As one can see, the second generation Amazon EC2 instance, the m3.2xlarge does show some impressive performance. One can also see that the m3 instances are often out-performing the first generation m1.xlarge instance by a fairly solid margin.
UnixBench 5.1.3 Performance
UnixBench may be a defacto standard for Linux benchmarking these days. There are two main versions, one that tests single CPU performance on that tests multiple CPU performance. UnixBench segments these results. We run both sets of CPU tests. Here are the single threaded results:
Again we are seeing the m3.xlarge instance outperform the m1.xlarge instance by a good margin.
Again we see the Amazon EC2 instance generally fall into line as to what we would expect from them. We also see the Rackspace instances put up fairly comparable numbers. One thing to keep in mind, the standard pricing for the m3.2xlarge instance is $1/ hour as an on demand instance and is $2,978 up front and $0.246/ hour after that for a year ($5,133/ year). The reason this is important is because the data bars in the above are generated from the full set of results and as one can see, there have been much faster setups in the lab.
c-ray 1.1 Performance
c-ray is a very interesting ray tracing benchmark. It provides both consistent results and some clear separation. Ray tracing is generally a great multithreaded CPU benchmark. For this test we use both a simple 7500×3500 render and a more complex 1920×1200 render. Here are the Amazon EC2 cloud instances running the benchmark:
Here we are seeing the m1.xlarge instance perform a bit better than the m3.xlarge instance. The m3.xlarge instance has typically fared much better in single threaded tasks. Ray tracing tends to be a very good measure of “total compute” available so it is interesting to see the standard instance running a bit faster in the more complex render.
Crafty Chess Performance
Crafty is a well known chess benchmark. It is also one where we saw issues last time with the Phoronix Test Suite and running on ARM CPUs. Here are the Crafty Chess results from simply running “crafty bench”:
Again, we can see a major difference in the first generation (m1) and second generation (m3) Amazon EC2 cloud instances here. This benchmark tends to vary quite a bit based on the underlying CPU architecture.

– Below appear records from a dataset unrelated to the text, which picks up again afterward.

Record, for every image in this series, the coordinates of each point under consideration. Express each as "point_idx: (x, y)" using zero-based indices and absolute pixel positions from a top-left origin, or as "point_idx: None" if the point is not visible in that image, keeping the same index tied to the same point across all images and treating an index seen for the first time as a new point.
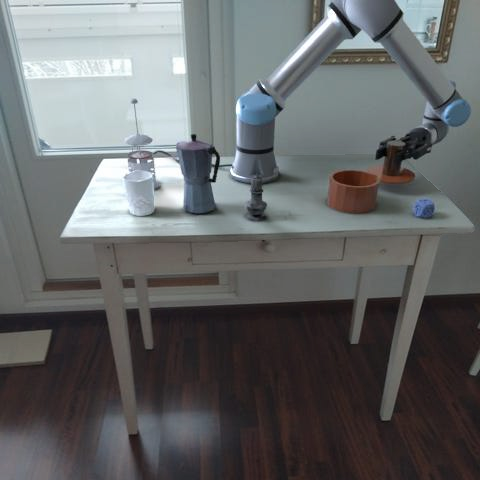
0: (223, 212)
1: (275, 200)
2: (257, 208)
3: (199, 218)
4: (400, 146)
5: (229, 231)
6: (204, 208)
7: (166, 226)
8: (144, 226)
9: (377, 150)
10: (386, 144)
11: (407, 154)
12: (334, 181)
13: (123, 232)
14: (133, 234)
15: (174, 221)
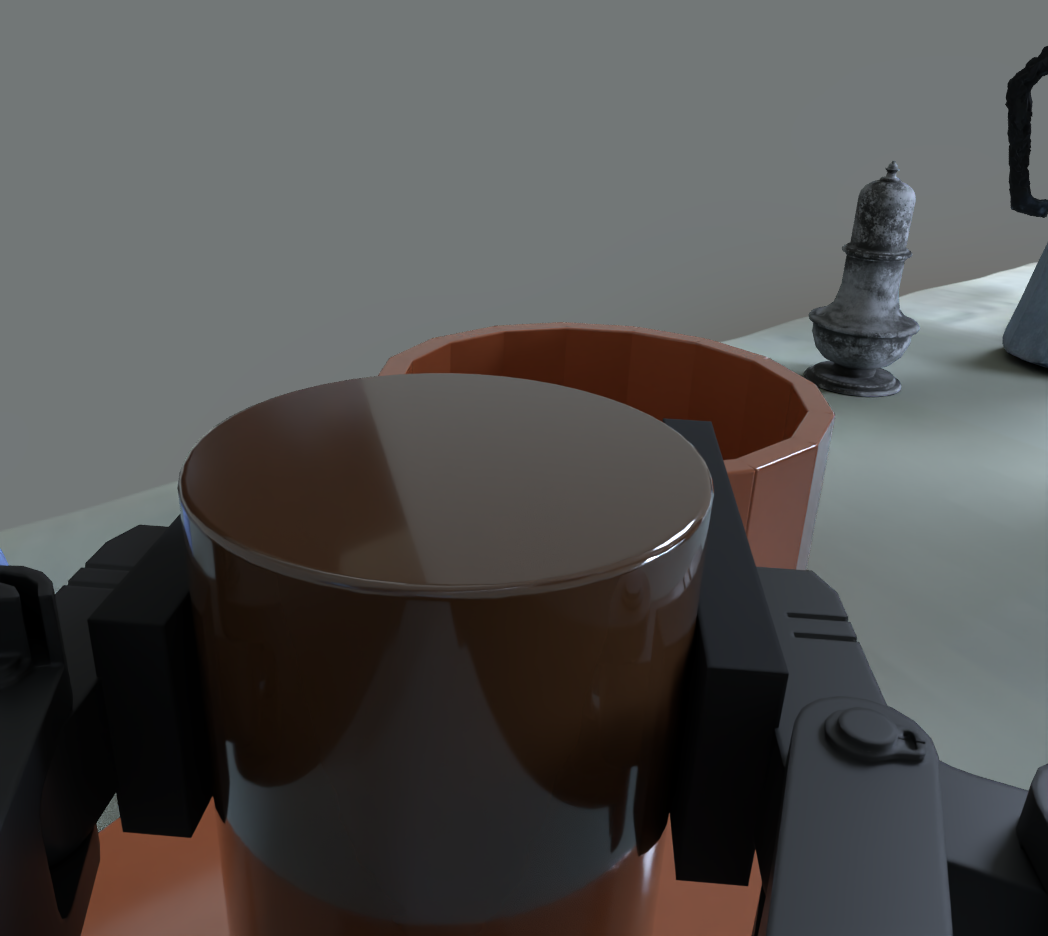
0: (980, 370)
1: (981, 475)
2: (819, 307)
3: (975, 338)
4: (291, 407)
5: (803, 326)
6: (1009, 324)
7: (972, 306)
8: (1010, 297)
9: (690, 421)
10: (837, 711)
11: (95, 557)
12: (679, 334)
13: (999, 281)
14: (970, 282)
15: (998, 318)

Phoronix Test Suite Performance
We are using four tests from the Phoronix Test Suite: pts/stream, pts/compress-7zip, pts/openssl and pts/pybench.
- STREAM by John D. McCalpin, Ph.D. is a very well known benchmark. So much so that the benchmark is highly optimized when results are presented. Vendors use the STREAM benchmark to show architectural advantages. Needless to say, oftentimes these results are hard to reproduce unless one is trying to squeeze every ounce of performance from a machine they are optimizing for. Since the rest of the industry does that, we are taking a different approach. One installation run across all systems. For this we are using the Phoronix Test Suite version pts/stream. Specifically we are using the lowest bandwidth figure Triad test to compare memory throughput.
- 7-zip compression benchmarks were a mainstay in our Windows suite so we are including it again on the Linux side as a compression benchmark.
- The pts/openssl benchmark is one we found a small issue on with the Amazon AWS EC2 t1.micro instance earlier. The micro instance had nice burst speed but fell off dramatically after that. Looping the test gave consistent results.
- Python is a widely used scripting language. In fact, it is arguably becoming even more popular these days so we decided to include a pyBench benchmark in the results.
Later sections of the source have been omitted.